On pourrait retirer de cela ce que coûterait annuellement un enfant ayant des séquelles neurologiques après une encéphalite rougeoleuse, celui des hospitalisations en réanimation des nourrissons en détresse respiratoire suite à une coqueluche, celui des hospitalisations pour des nourrissons ayant contracté une méningite à Hæmophilus influenzae b… sans compter les différentes consultations inéluctables par la suite en médecine de ville.

Personnellement, je préfère voir mes jeunes patients pour les vacciner plutôt que pour gérer les séquelles de ces terribles maladies… En France, 10 personnes sont décédées de la rougeole entre 2008 et 2016, toutes n’étaient pas vaccinées. 10 vies perdues alors que l'on disposait de moyens efficaces et sans danger de les éviter !

Pour les vaccino-septiques, quelques pistes de réflexion :

- À l'échelle de la vaccination en France, les quelques cas d'effets secondaires graves réellement confirmés ne devraient pas plutôt être des milliers ?

- La balance bénéfice-risque n'est-elle pas largement en faveur de la vaccination ?

- Pour mes confrères peu enclins à vacciner, ne doit-on pas adapter notre activité aux données actuelles de la science ? Encore une fois, quand vous traversez une route, n'y a-t-il pas un risque de vous faire renverser par un véhicule ? Pourtant, vous faites attention mais vous la traversez quand même… Ne confondons donc pas principe de précaution et immobilisme, sinon nous serions toujours à l'âge de pierre ou encore du mauvais côté de la route.

3) Enfin, pour la vaccination contre la tuberculose. Elle était obligatoire en France jusqu’en 2007. Nous étions parmi les derniers en Europe à vacciner de façon systématique nos nourrissons. L’intérêt majeur de cette vaccination était la protection non pas contre la forme pulmonaire de la tuberculose mais contre la forme méningée (méningite tuberculeuse).

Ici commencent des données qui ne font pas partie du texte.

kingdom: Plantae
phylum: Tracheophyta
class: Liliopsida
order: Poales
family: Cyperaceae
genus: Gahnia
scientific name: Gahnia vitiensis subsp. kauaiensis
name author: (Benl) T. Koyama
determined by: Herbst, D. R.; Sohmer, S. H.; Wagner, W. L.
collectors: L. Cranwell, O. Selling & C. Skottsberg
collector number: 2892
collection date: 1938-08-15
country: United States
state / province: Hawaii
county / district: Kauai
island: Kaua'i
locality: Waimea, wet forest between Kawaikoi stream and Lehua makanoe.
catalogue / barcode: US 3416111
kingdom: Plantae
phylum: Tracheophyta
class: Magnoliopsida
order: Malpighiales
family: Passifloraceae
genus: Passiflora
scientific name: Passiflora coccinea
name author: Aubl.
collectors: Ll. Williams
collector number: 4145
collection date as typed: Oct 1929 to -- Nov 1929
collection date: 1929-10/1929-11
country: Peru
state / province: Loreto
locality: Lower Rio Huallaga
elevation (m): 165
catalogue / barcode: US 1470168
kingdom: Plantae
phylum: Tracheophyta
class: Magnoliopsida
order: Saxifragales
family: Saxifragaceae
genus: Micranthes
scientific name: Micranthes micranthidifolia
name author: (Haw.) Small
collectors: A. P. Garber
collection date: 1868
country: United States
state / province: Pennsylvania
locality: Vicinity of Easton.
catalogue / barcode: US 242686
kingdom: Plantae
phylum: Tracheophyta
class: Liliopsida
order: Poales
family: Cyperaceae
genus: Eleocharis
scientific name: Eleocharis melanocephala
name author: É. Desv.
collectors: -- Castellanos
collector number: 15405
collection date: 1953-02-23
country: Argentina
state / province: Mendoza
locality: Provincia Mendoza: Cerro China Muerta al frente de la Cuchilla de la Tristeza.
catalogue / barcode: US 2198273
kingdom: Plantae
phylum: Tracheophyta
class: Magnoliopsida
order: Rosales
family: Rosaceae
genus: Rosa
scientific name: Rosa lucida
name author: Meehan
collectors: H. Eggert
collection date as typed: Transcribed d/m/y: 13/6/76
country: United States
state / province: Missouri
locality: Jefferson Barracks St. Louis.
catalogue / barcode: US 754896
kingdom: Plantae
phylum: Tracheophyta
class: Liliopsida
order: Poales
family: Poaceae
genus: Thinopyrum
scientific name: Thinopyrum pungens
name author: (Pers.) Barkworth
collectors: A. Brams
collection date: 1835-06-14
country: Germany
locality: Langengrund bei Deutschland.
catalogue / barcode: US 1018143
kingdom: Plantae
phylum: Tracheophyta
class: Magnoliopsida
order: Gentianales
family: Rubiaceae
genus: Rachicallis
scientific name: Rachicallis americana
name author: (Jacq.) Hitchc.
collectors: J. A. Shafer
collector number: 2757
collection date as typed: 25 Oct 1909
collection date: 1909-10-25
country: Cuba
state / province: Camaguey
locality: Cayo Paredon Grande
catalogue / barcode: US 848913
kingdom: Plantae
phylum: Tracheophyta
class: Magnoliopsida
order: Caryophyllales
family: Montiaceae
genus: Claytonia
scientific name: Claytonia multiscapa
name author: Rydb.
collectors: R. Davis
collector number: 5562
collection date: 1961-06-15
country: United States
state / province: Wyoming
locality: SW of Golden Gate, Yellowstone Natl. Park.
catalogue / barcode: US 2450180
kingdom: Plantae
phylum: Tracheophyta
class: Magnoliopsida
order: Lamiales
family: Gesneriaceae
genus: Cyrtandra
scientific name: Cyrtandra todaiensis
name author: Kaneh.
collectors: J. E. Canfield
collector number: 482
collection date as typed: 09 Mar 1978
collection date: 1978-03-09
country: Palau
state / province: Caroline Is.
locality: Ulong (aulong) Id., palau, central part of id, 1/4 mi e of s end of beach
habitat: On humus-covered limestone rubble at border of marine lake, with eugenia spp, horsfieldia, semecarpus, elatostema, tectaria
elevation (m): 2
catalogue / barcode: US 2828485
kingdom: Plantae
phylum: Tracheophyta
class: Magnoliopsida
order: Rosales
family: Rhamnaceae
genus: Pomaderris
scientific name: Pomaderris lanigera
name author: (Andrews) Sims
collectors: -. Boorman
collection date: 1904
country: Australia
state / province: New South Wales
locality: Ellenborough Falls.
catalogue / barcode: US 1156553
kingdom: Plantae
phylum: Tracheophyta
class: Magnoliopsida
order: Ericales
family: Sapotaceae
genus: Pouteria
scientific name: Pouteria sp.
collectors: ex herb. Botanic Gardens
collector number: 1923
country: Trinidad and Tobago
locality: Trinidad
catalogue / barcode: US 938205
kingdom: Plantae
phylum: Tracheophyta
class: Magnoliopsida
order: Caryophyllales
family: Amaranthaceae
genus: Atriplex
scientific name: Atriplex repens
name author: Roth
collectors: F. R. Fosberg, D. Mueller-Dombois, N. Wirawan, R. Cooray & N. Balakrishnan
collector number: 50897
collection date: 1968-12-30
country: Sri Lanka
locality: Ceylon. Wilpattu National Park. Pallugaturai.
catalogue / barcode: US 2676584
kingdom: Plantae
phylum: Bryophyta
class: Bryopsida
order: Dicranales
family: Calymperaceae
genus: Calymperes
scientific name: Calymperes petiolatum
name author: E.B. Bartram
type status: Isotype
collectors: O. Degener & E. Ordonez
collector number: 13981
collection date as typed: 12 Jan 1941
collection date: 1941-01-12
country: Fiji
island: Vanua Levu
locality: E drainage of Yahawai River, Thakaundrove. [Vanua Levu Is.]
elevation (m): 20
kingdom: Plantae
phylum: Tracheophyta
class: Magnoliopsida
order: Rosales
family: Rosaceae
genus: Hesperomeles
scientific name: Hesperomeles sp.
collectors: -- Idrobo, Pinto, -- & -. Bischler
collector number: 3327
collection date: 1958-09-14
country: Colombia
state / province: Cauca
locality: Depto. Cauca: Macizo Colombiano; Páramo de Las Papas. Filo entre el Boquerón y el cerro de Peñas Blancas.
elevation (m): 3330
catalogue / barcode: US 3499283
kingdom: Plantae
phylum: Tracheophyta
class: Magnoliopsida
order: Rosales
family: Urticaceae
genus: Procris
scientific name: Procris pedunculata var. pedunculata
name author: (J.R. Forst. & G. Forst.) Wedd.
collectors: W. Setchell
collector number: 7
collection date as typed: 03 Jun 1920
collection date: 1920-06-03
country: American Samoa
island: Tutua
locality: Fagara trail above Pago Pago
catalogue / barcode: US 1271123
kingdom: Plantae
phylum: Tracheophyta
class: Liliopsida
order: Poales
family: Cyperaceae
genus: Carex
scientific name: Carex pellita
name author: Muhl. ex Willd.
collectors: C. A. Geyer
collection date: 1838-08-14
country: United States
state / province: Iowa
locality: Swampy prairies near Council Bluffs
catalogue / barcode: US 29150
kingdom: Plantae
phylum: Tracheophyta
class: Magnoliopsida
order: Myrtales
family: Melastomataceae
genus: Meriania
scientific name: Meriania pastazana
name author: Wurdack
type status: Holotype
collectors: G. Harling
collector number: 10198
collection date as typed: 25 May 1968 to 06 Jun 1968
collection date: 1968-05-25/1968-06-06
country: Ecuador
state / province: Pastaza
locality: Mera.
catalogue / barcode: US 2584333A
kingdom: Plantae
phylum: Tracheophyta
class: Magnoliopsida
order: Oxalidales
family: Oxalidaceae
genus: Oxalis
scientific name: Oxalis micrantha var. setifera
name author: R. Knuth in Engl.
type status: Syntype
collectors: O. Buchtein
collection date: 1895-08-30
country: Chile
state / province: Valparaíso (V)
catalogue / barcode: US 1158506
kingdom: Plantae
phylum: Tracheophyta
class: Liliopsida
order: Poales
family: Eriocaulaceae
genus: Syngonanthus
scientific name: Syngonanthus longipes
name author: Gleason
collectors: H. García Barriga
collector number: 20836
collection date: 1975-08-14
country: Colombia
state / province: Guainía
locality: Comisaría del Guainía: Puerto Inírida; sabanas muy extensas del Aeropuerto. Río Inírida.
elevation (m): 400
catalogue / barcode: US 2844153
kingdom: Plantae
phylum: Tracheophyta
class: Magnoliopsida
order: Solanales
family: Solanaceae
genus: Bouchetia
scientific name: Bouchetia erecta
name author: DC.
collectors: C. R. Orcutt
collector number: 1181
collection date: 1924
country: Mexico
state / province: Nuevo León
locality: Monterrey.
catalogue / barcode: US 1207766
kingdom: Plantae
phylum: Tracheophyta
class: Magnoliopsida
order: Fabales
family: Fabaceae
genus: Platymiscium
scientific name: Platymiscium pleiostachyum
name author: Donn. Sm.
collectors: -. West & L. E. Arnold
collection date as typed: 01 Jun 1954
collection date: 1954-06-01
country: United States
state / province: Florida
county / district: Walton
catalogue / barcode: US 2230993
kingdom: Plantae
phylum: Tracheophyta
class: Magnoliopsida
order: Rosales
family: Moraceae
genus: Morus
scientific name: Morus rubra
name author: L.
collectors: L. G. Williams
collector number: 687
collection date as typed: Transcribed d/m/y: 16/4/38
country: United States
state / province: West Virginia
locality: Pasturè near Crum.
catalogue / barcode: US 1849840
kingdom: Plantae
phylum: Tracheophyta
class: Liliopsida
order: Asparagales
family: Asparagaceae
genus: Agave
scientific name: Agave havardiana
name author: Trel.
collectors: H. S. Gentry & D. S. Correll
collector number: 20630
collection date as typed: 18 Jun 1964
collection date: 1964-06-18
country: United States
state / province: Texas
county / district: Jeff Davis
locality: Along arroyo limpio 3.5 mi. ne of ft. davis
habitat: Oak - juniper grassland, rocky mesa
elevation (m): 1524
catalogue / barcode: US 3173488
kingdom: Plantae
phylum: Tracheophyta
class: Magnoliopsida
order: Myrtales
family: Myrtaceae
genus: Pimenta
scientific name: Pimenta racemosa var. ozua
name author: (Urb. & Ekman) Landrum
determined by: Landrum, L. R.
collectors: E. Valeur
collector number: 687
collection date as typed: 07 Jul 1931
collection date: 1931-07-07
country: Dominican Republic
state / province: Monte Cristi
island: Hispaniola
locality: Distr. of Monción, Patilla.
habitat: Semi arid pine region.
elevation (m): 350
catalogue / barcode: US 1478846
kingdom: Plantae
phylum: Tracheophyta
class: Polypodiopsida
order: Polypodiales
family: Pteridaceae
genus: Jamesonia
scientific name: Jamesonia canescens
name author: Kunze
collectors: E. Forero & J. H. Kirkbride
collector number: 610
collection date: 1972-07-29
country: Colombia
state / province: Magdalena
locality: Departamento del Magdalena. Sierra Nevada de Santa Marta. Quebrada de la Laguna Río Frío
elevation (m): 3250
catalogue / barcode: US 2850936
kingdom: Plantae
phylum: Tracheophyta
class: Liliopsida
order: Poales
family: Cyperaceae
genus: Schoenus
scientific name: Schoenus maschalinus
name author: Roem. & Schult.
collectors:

Avec la disparition complète de cette dernière et l’incidence faible de la tuberculose en France, nous sommes passés de « obligatoire » à « fortement recommandé » pour les enfants résidants dans des zones à risques, notamment l'Ile-de-France et la Guyane. Y a-t-il eu du nouveau pour envisager de la remettre parmi les vaccinations obligatoires ? En tout état de cause ce type d’articles (« Les vaccins selon Macron… ») entretiennent la peur et le doute chez les patients et compliquent notre travail de fond au quotidien.